» **AIM OF THE TASK**
Drop every picture, then repeat the records exactly.

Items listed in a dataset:
• • • •
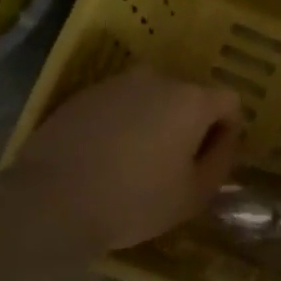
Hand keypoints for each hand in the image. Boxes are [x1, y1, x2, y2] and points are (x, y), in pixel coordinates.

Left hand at [10, 68, 242, 252]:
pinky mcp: (83, 95)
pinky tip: (105, 158)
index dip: (227, 131)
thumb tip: (225, 140)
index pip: (229, 102)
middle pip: (188, 97)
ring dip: (153, 123)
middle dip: (188, 125)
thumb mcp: (194, 194)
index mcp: (190, 100)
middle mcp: (157, 79)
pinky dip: (121, 125)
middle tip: (174, 165)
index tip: (211, 161)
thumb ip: (221, 161)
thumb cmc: (134, 201)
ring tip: (136, 163)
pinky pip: (118, 106)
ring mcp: (116, 84)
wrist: (51, 201)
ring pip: (151, 100)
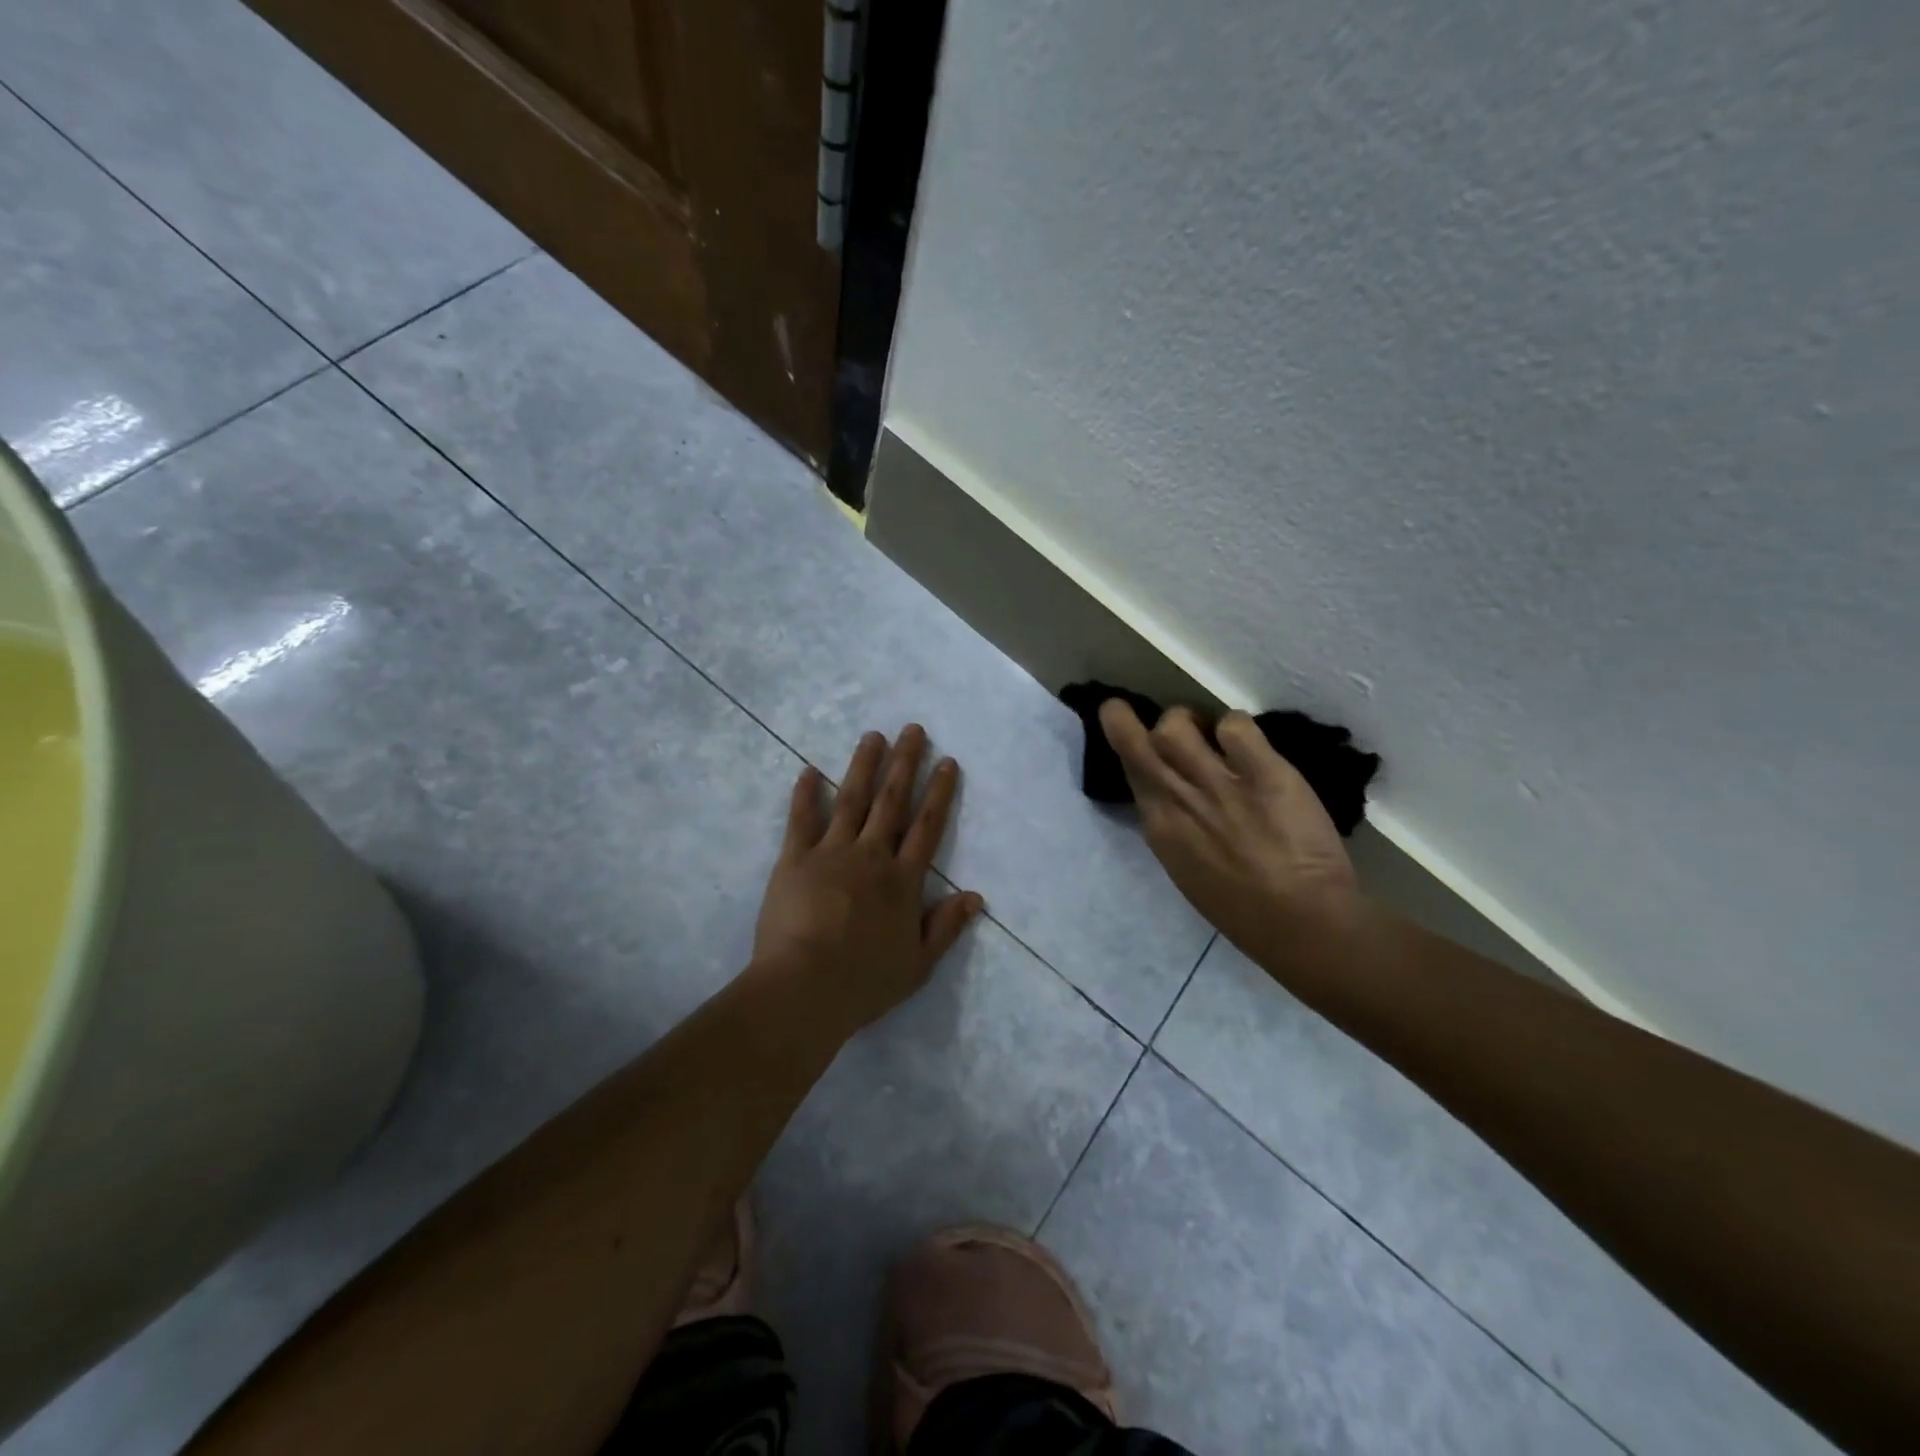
• • • •
» **RESPONSE AREA**
Hand keypoints for each hand in the image. Boxes are [x1, y1, x2, y2] and points are (x, y), in pixel coordinates.

Left hand at [10, 68, 242, 252]:
pinky mcp: (83, 95)
pinky tip: (105, 158)
index dip: (227, 131)
thumb tip: (225, 140)
index pip: (229, 102)
middle pip: (188, 97)
ring dip: (153, 123)
middle dip: (188, 125)
thumb mcp: (194, 194)
index mcp: (190, 100)
middle mcp: (157, 79)
pinky dip: (121, 125)
middle tip: (174, 165)
index tip: (211, 161)
thumb ip: (221, 161)
thumb cmc: (134, 201)
ring tip: (136, 163)
pinky pip: (118, 106)
ring mcp: (116, 84)
wrist: (51, 201)
ring pip: (151, 100)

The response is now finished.